### What is expected
In the listing below, find the line containing "28: (142, 327, 4.25)" and the line containing "41: (195, 388, 3.42)". Repeat exactly those two lines and every line between them, nothing more.

··· Source records ···

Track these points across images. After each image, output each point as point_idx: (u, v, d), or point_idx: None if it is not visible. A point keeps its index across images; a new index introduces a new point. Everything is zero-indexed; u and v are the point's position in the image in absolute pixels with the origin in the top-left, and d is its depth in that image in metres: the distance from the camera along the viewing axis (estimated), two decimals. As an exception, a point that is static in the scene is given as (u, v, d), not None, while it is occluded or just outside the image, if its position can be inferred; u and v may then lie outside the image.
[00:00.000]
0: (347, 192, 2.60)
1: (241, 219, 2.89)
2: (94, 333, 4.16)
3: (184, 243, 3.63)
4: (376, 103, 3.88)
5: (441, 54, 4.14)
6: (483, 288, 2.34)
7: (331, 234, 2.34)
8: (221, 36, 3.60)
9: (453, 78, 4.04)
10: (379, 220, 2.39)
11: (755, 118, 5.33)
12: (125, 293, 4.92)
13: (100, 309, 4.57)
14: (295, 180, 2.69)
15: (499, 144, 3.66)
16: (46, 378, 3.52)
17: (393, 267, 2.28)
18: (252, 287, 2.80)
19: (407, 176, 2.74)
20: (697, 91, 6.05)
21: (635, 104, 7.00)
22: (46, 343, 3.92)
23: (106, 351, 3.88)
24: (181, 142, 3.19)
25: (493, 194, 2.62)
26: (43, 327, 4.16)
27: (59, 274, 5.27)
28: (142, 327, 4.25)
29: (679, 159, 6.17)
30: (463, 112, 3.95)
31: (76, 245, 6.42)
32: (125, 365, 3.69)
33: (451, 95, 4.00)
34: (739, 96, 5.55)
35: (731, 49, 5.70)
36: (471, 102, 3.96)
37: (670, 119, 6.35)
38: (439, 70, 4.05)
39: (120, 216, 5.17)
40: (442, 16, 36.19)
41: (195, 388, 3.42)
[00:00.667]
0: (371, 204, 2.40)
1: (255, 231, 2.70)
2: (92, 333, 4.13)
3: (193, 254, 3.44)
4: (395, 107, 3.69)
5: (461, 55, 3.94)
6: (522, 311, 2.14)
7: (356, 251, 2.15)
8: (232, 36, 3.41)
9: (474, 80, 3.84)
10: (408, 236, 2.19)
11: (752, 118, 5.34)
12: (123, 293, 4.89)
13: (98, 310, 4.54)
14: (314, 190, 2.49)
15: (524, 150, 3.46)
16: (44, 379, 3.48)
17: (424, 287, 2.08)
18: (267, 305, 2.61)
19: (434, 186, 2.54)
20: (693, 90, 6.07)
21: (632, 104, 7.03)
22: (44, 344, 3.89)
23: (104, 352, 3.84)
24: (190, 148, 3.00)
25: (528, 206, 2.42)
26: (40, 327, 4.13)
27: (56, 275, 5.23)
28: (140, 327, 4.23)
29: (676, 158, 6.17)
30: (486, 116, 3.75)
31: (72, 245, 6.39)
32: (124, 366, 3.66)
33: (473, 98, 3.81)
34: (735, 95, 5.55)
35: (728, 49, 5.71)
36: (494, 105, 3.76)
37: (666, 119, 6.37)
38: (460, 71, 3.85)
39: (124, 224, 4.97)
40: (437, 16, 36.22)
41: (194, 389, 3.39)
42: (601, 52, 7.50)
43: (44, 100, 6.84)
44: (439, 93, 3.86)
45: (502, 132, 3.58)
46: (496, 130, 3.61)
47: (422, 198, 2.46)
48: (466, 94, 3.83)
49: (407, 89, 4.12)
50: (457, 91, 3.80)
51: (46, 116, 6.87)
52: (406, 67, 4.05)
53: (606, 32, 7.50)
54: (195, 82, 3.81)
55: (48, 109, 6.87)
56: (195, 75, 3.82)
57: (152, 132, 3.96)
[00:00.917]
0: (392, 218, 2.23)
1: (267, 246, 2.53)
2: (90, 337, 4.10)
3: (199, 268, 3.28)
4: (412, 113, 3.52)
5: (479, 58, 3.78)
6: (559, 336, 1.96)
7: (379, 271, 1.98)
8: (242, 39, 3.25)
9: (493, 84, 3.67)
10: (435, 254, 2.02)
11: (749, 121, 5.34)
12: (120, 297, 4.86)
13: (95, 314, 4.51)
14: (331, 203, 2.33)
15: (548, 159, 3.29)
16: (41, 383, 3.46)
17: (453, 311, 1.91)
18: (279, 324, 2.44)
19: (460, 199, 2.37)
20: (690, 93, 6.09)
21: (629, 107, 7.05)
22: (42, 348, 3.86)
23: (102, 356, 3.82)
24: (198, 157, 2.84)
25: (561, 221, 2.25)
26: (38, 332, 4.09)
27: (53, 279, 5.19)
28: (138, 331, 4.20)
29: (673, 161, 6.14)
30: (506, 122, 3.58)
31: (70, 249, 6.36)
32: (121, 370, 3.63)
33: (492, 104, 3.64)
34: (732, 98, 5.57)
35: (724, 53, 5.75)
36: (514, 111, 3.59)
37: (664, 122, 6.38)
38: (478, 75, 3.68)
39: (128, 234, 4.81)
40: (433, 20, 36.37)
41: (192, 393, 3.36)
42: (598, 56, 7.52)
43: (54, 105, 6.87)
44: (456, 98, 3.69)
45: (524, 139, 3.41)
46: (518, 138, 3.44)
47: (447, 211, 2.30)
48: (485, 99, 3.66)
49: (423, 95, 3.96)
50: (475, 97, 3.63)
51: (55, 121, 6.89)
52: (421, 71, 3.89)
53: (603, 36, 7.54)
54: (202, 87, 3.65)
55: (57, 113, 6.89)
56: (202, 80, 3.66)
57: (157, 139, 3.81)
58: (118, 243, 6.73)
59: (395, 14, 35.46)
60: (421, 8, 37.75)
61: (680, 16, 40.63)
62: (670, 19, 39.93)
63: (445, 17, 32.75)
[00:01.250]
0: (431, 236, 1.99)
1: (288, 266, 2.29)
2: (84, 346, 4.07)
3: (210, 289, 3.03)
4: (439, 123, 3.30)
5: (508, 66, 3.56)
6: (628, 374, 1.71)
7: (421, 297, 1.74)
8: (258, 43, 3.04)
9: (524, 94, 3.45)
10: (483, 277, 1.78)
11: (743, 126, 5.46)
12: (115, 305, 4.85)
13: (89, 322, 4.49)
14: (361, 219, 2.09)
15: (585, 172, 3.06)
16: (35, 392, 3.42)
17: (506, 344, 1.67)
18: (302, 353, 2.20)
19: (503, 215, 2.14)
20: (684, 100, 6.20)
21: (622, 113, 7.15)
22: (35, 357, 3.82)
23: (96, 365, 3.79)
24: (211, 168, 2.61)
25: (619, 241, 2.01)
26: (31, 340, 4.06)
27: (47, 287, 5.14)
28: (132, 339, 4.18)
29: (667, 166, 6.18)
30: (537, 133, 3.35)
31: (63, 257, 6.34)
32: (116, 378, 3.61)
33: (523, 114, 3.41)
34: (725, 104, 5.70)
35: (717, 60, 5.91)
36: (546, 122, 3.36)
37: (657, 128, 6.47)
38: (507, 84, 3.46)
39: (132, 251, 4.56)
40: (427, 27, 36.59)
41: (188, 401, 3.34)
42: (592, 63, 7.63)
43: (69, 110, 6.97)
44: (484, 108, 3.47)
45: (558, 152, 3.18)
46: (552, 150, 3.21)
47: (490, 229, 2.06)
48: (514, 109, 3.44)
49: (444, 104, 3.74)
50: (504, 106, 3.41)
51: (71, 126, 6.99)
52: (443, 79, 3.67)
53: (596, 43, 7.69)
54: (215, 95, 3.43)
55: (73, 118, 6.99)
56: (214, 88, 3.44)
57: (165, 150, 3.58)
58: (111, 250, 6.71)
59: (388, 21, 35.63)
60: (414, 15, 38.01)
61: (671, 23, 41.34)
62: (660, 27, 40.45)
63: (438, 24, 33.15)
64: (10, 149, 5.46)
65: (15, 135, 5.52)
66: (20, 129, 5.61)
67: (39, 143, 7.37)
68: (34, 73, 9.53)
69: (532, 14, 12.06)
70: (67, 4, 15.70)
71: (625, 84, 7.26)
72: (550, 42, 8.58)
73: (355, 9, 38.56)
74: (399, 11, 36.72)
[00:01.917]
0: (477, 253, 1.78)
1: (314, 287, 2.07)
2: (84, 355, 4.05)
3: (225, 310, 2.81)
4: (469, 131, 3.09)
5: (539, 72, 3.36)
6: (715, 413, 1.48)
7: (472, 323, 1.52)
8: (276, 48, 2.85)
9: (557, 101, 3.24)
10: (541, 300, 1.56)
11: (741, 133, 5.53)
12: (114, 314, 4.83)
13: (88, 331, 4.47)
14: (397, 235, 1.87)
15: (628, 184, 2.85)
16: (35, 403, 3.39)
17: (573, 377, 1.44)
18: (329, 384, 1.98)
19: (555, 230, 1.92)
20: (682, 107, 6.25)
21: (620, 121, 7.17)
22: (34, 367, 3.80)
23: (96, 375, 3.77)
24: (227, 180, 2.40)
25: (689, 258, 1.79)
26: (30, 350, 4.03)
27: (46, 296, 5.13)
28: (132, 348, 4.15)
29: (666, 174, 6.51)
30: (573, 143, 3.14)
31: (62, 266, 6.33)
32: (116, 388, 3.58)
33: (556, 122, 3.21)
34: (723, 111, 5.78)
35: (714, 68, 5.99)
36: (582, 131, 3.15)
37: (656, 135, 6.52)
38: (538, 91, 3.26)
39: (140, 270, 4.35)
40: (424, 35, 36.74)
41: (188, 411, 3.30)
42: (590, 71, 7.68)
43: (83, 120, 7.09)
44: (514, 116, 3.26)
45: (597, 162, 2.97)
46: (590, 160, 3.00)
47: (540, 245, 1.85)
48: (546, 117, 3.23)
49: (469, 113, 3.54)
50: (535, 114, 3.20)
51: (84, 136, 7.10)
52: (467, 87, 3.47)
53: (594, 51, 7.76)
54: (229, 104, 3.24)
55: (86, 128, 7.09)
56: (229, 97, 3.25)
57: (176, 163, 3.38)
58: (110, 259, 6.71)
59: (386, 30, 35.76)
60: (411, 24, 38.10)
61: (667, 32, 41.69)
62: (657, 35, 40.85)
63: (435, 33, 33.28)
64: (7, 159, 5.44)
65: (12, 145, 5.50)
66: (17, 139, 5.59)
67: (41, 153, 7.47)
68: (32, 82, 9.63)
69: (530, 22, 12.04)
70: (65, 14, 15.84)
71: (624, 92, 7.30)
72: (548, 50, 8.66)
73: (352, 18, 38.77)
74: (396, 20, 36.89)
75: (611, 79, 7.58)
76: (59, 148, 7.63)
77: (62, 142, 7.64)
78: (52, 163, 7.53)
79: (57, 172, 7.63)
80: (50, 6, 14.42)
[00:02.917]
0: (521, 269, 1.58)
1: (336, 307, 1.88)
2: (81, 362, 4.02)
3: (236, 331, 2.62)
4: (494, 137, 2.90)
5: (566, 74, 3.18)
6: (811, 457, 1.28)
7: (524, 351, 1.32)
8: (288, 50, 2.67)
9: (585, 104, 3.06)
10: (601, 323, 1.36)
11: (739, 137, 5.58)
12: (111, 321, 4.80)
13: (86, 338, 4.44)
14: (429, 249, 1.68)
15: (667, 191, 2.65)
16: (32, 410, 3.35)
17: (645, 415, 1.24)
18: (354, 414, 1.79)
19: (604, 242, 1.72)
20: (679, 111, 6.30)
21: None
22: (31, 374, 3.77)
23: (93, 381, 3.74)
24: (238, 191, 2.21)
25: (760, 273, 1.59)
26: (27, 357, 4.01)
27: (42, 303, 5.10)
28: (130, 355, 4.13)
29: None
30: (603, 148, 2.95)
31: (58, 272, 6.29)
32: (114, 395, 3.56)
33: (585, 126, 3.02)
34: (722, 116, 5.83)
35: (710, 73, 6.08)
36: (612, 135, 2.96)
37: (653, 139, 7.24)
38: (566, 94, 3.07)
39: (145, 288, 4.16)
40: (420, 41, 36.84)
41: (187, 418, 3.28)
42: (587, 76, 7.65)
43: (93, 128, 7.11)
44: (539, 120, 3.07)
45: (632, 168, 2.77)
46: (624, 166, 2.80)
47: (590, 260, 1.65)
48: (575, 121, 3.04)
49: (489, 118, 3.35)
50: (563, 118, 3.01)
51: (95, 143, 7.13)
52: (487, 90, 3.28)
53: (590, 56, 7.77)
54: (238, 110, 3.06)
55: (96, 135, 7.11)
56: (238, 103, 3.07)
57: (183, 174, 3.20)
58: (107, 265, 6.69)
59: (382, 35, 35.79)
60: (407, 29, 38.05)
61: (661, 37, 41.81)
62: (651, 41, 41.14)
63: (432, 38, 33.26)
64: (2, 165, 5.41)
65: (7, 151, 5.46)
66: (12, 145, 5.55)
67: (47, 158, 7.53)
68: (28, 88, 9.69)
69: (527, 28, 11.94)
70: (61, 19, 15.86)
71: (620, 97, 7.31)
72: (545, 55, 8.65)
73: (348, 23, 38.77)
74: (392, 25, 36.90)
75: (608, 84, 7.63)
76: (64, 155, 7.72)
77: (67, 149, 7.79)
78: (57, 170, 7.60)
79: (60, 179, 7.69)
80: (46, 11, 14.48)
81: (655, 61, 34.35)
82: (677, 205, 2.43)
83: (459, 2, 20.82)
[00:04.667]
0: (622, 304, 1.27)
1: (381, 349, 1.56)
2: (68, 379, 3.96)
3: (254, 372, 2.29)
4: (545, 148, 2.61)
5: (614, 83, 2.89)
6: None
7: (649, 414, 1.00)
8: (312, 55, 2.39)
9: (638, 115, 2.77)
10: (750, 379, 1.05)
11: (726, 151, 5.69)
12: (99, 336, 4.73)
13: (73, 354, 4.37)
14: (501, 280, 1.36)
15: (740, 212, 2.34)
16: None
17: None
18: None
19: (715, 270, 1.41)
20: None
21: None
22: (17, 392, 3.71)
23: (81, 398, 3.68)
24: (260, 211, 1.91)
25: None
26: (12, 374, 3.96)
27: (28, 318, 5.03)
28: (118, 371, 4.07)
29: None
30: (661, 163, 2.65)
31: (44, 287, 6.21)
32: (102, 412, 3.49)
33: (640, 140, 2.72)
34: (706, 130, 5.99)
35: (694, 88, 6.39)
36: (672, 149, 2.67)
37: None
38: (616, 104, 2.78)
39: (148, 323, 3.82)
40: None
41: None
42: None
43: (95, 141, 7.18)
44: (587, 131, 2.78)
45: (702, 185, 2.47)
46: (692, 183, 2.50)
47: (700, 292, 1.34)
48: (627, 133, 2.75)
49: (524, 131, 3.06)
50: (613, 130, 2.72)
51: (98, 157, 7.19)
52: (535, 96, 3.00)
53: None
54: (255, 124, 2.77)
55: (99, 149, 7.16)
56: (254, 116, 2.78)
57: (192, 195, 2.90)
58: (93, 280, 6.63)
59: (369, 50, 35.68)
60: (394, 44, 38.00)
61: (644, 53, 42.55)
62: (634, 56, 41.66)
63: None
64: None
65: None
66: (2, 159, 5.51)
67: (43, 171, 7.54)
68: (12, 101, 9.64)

···

### Solved problem
28: (142, 327, 4.25)
29: (679, 159, 6.17)
30: (463, 112, 3.95)
31: (76, 245, 6.42)
32: (125, 365, 3.69)
33: (451, 95, 4.00)
34: (739, 96, 5.55)
35: (731, 49, 5.70)
36: (471, 102, 3.96)
37: (670, 119, 6.35)
38: (439, 70, 4.05)
39: (120, 216, 5.17)
40: (442, 16, 36.19)
41: (195, 388, 3.42)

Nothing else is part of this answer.